Step 5: Stir the stew, till it gently boils and thickens to a thin sauce consistency.
Step 6: Reduce the temperature to low heat.
Simmer and reduce the stew sauce, till the sauce is a medium gravy consistency.
Step 7: Remove the bay leaf.
Add 1/4 cup of peas.
Simmer till the peas are tender.
Step 8: Remove the pan from the heat.
Set the Irish shepherd's pie filling aside and let it cool to room temperature.
Purple Potato Crust Topping:
Boiled potatoes turn out better, when started with cold water. To retain the deep purple color, do not peel the potatoes before boiling.
Step 1: Measure a volume of purple potatoes by eye that equals the volume of 1 1/4 cups.
Place the purple potatoes in a pot.
Cover the potatoes with water.
Boil the potatoes over medium high heat, till they are soft.
Step 2: Cool the potatoes under cold running water.
Use the back of a paring knife to peel the thin skin off of the potatoes.
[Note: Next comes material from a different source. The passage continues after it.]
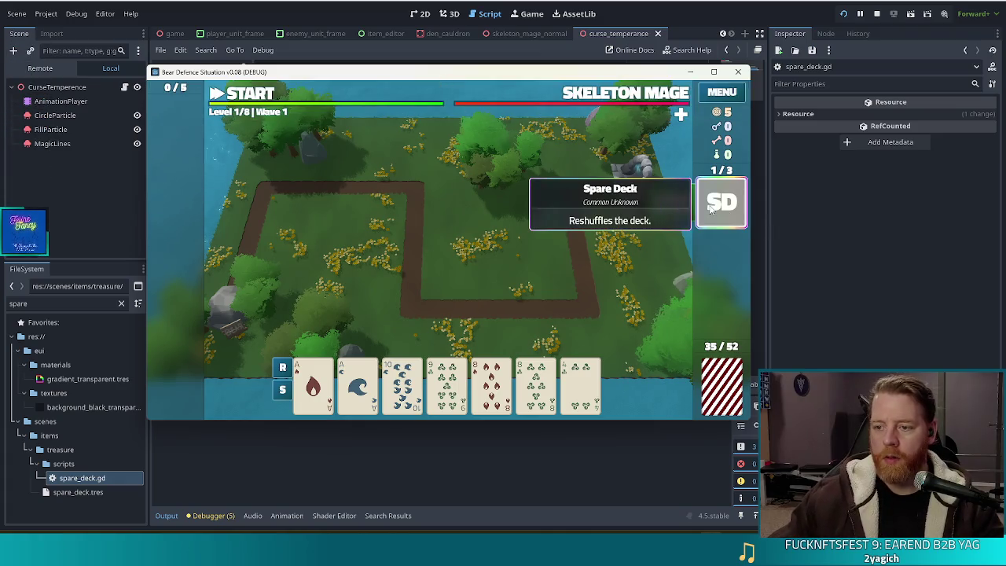
{"action": "left_click", "coordinate": [709, 207]}
{"action": "left_click", "coordinate": [672, 207]}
Step 3: Place the potatoes in a mixing bowl.
Add 1 tablespoon of milk.
Add 2 tablespoons of melted Irish Butter or Plugra Butter.
Add 1 1/2 tablespoons of whisked egg.
Add sea salt and black pepper.
Step 4: Thoroughly mash and mix the ingredients together. (A food processor can be used.) Add a little bit more milk, if the mixture is too thick. The potato topping should be a heavy puree consistency and not a thick mashed potato consistency.
Irish Shepherd's Pie with Purple Peruvian Potato Crust:
Step 1: Place the Irish Shepherd's Pie Filling into a single portion soufflé ramekin or a baking crock.
Place the pie crock on a baking pan.
Spread a 3/8" to 1/2" thick layer of purple potato topping over the filling.
Step 2: Bake in a 325ºF oven, till the pie is about halfway cooked.
Use a paring knife to score a few decorative lines across the topping.
Step 3: Continue bakeing the Irish Shepherd's Pie, till the filling is piping hot and the purple potato crust is very lightly browned.
Step 4: Place the Shepherd's Pie on a cooling rack.
Allow the Irish Shepherd's Pie to cool to a safe serving temperature.
Place the pie crock on a doily lined serving plate.
Garnish with an Italian Parsley sprig.
Traditional Irish Shepherd's Pie that is purple! Nice!